Chemical Kinomics Research Center, Korea Institute of Science and Technology, Seoul, 130-650, Korea.
Arch Pharm Res. 2012 Mar;35(4):605-15. doi: 10.1007/s12272-012-0403-5. Epub 2012 May 3.
Aberrant activation of Raf signaling pathway is frequently found in various human tumors, it has been considered as distinct and promising molecular target for cancer therapeutics. B-Raf is most attractive drug target out of three Raf isoforms (A-Raf, B-Raf and C-Raf) because it exhibits high kinase activity due to frequent mutations in human tumors. However, most recently, it has been reported that Raf isoforms show the cross-activation in the presence of specific B-Raf inhibitors, which brings about the paradoxical p-ERK activation as well as tumor promoting effect. According to these findings, it remains controversy whether pan-Raf kinase inhibitor is more valuable and promising rather than specific B-Raf inhibitor under certain conditions in terms of cancer therapeutics.
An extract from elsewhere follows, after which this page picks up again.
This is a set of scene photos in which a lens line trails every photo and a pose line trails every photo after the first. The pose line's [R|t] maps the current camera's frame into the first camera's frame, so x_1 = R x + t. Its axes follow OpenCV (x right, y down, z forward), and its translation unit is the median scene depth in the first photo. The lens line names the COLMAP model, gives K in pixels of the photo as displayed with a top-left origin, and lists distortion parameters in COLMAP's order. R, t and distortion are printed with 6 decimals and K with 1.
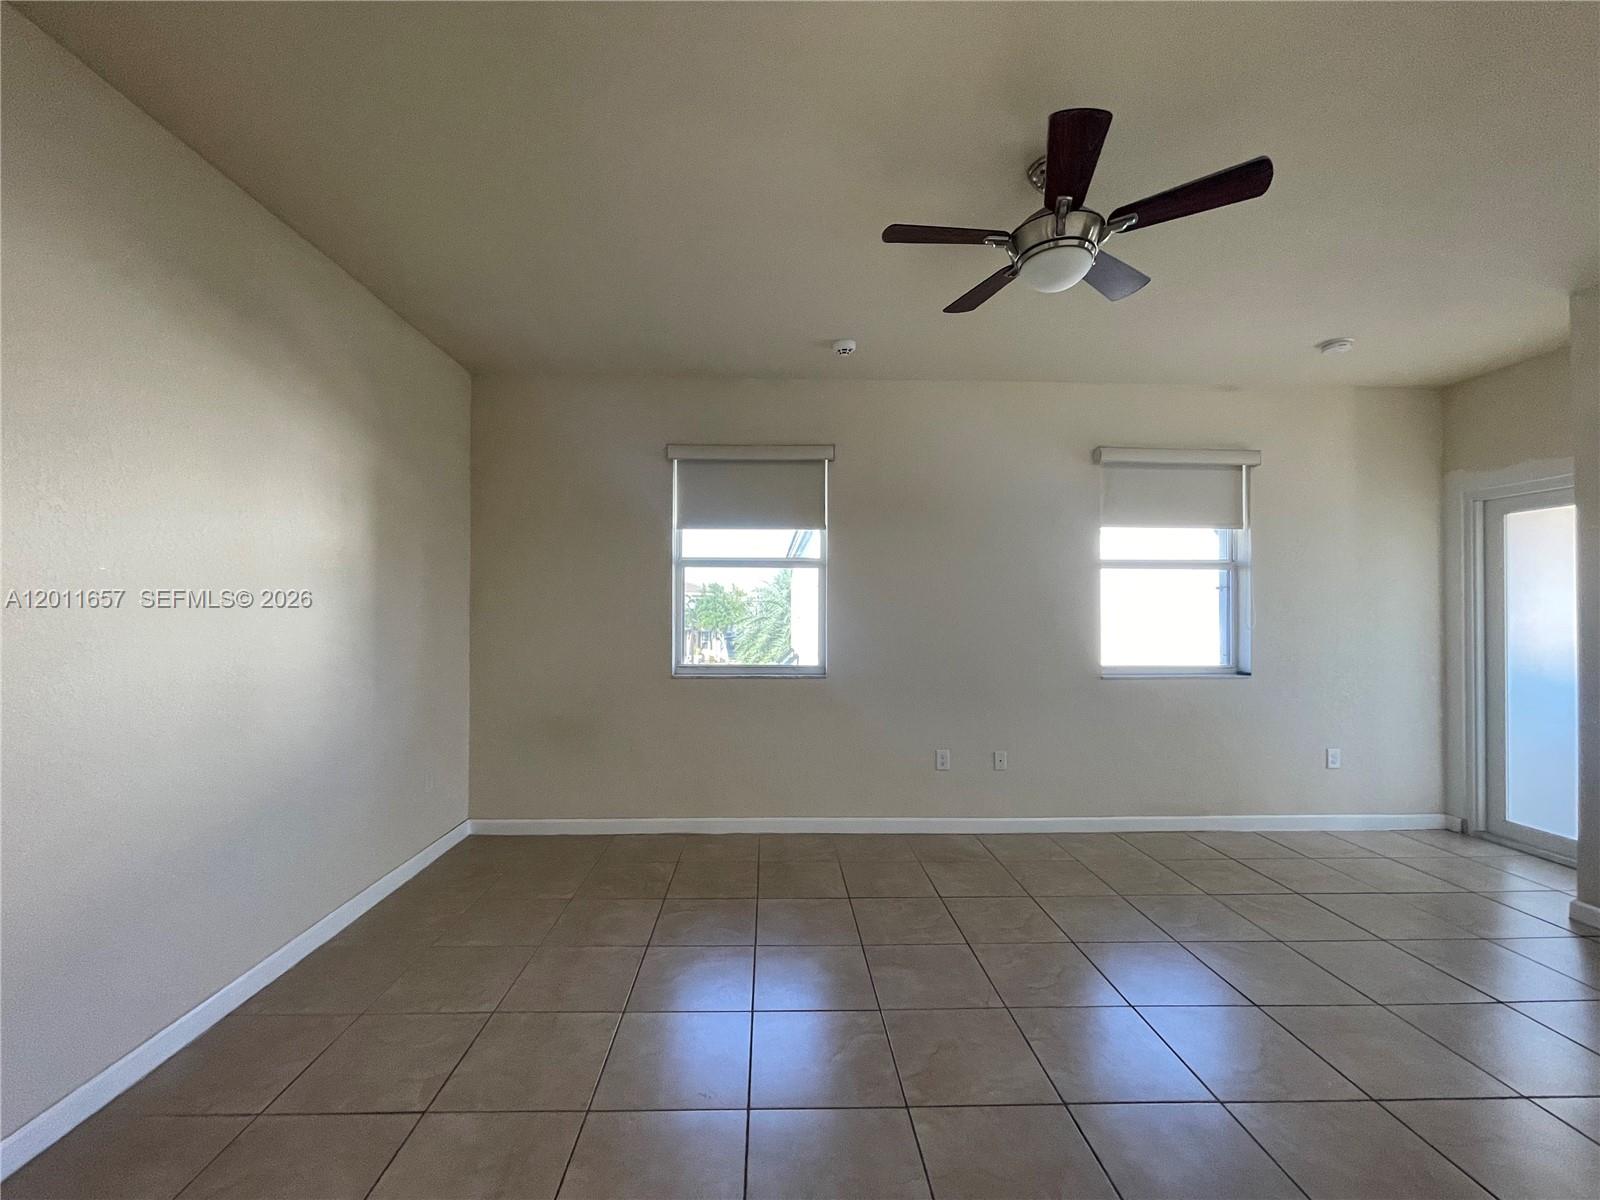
lens RADIAL K [[648.8, 0, 782.0], [0, 648.8, 605.1], [0, 0, 1]] dist [-0.001353, -0.000764]
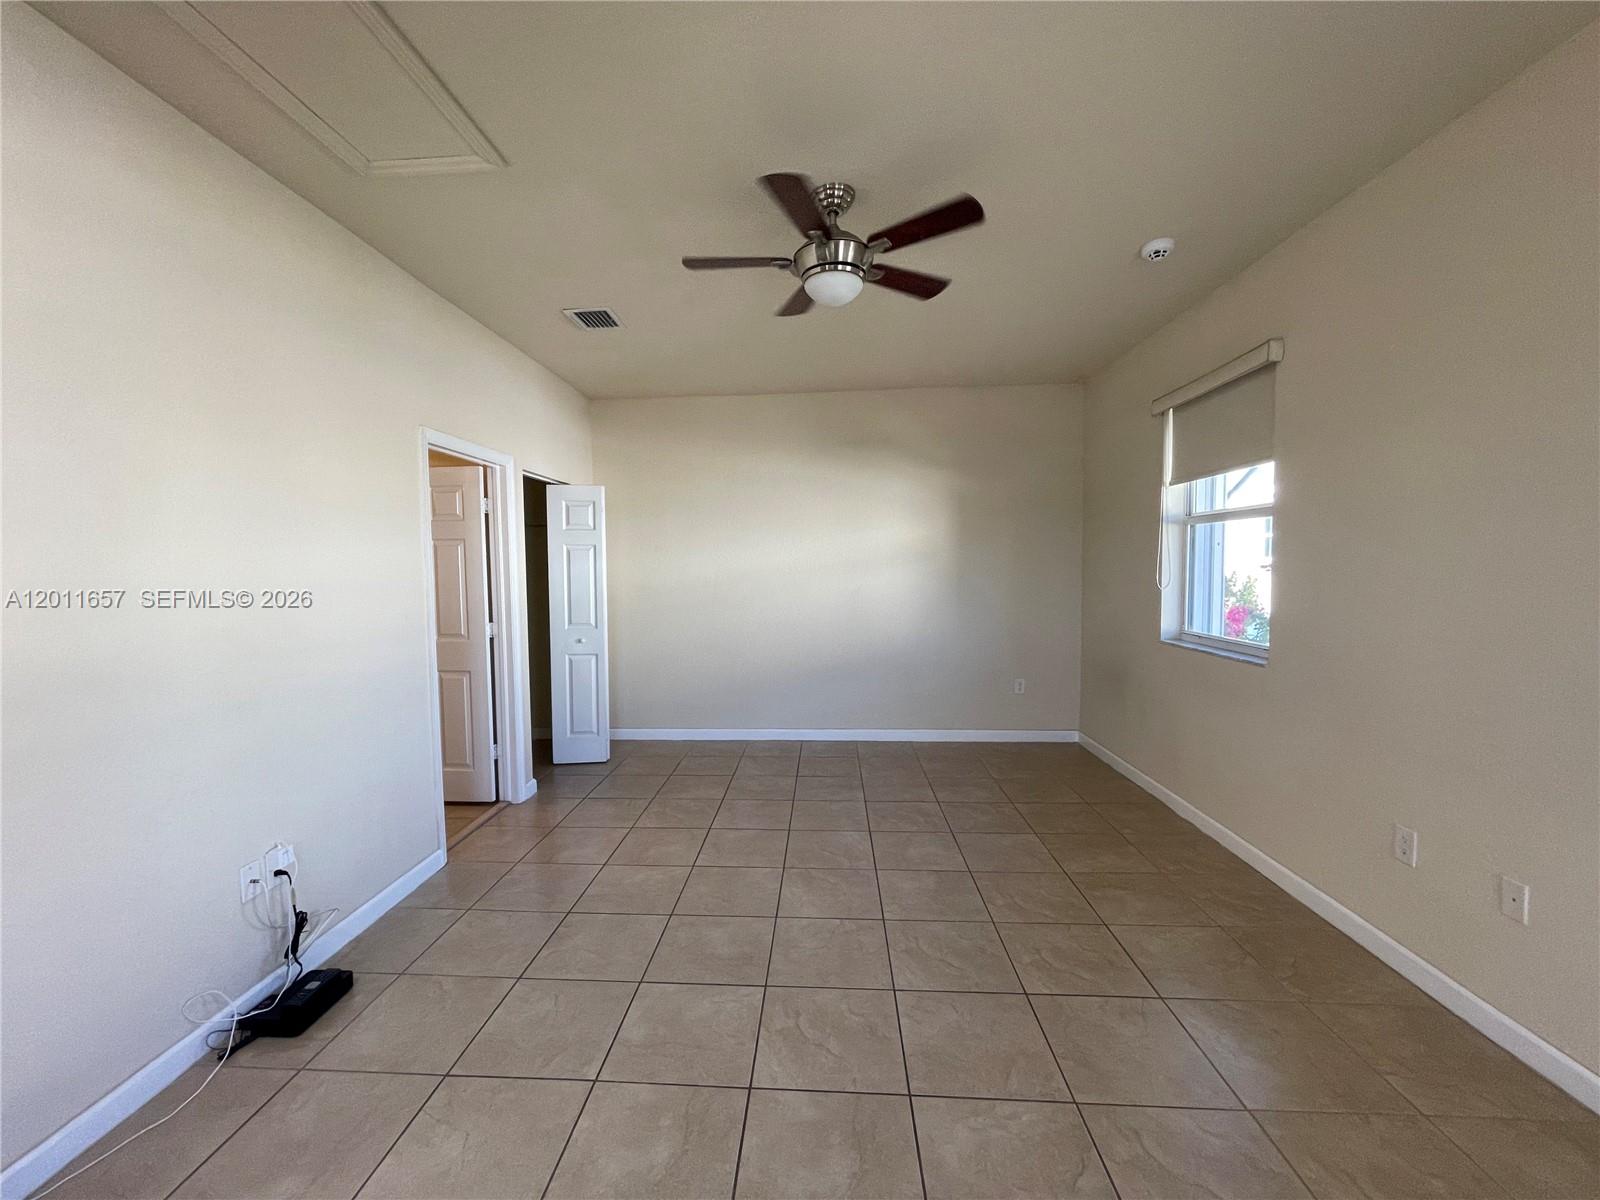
lens RADIAL K [[648.8, 0, 782.0], [0, 648.8, 605.1], [0, 0, 1]] dist [-0.001353, -0.000764]
pose [[-0.098331, 0.060593, -0.993307, 0.845400], [0.032575, 0.997806, 0.057643, -0.017540], [0.994621, -0.026689, -0.100089, 0.528513]]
In this short review, novel Raf kinase inhibitors undergoing clinical investigation are introduced. Moreover, the paradoxical p-ERK activation is discussed with specific B-Raf inhibitors, PLX4032/4720 compounds.
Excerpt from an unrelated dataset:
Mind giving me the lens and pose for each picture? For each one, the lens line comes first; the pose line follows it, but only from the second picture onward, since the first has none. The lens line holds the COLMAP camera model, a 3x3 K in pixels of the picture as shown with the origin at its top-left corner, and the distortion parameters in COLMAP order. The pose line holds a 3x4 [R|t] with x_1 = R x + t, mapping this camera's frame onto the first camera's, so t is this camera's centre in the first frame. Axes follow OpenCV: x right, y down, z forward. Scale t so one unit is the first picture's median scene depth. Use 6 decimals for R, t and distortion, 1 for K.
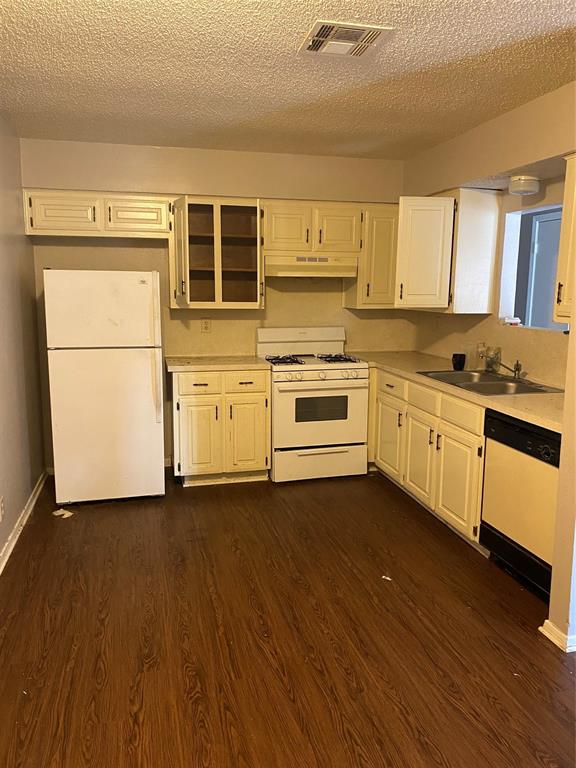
lens RADIAL K [[586.9, 0, 289.6], [0, 586.9, 384.3], [0, 0, 1]] dist [0.047098, -0.062298]
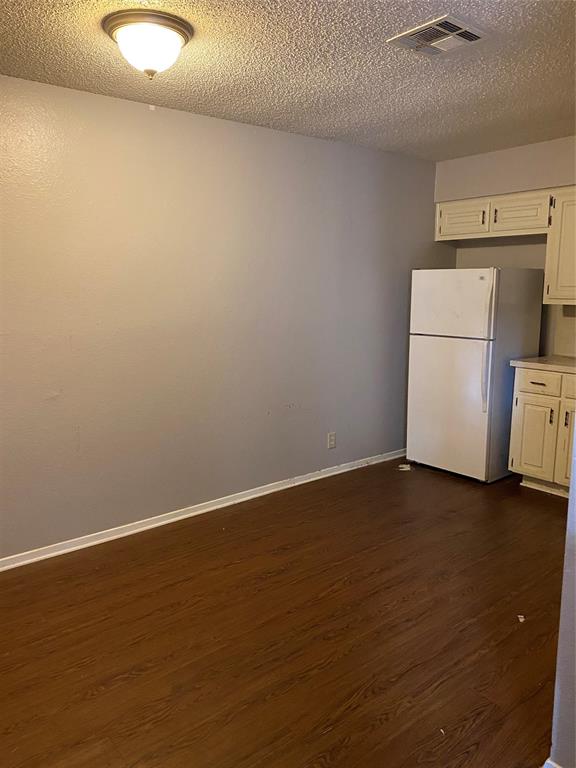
lens RADIAL K [[586.9, 0, 290.7], [0, 586.9, 382.7], [0, 0, 1]] dist [0.047098, -0.062298]
pose [[0.433662, 0.144648, -0.889390, 0.567453], [-0.147307, 0.985133, 0.088393, -0.028483], [0.888953, 0.092681, 0.448523, 0.217468]]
Raf 信号通路的异常激活在各种人类肿瘤中经常被发现,它已被认为是癌症治疗的独特而有前途的分子靶点。B-Raf 是三个 Raf 同工型(A-Raf、B-Raf 和 C-Raf)中最具吸引力的药物靶点,因为它在人类肿瘤中经常发生突变,表现出高激酶活性。然而,最近有报道称,在特定的 B-Raf 抑制剂存在下,Raf 同工型显示出交叉激活,导致矛盾的 p-ERK 激活以及肿瘤促进作用。根据这些发现,在癌症治疗方面,在某些情况下,pan-Raf 激酶抑制剂是否比特定的 B-Raf 抑制剂更有价值和更有前途仍然存在争议。在这篇简短的综述中,介绍了正在进行临床研究的新型 Raf 激酶抑制剂。此外,还讨论了与特定的 B-Raf 抑制剂 PLX4032/4720 化合物相关的矛盾的 p-ERK 激活。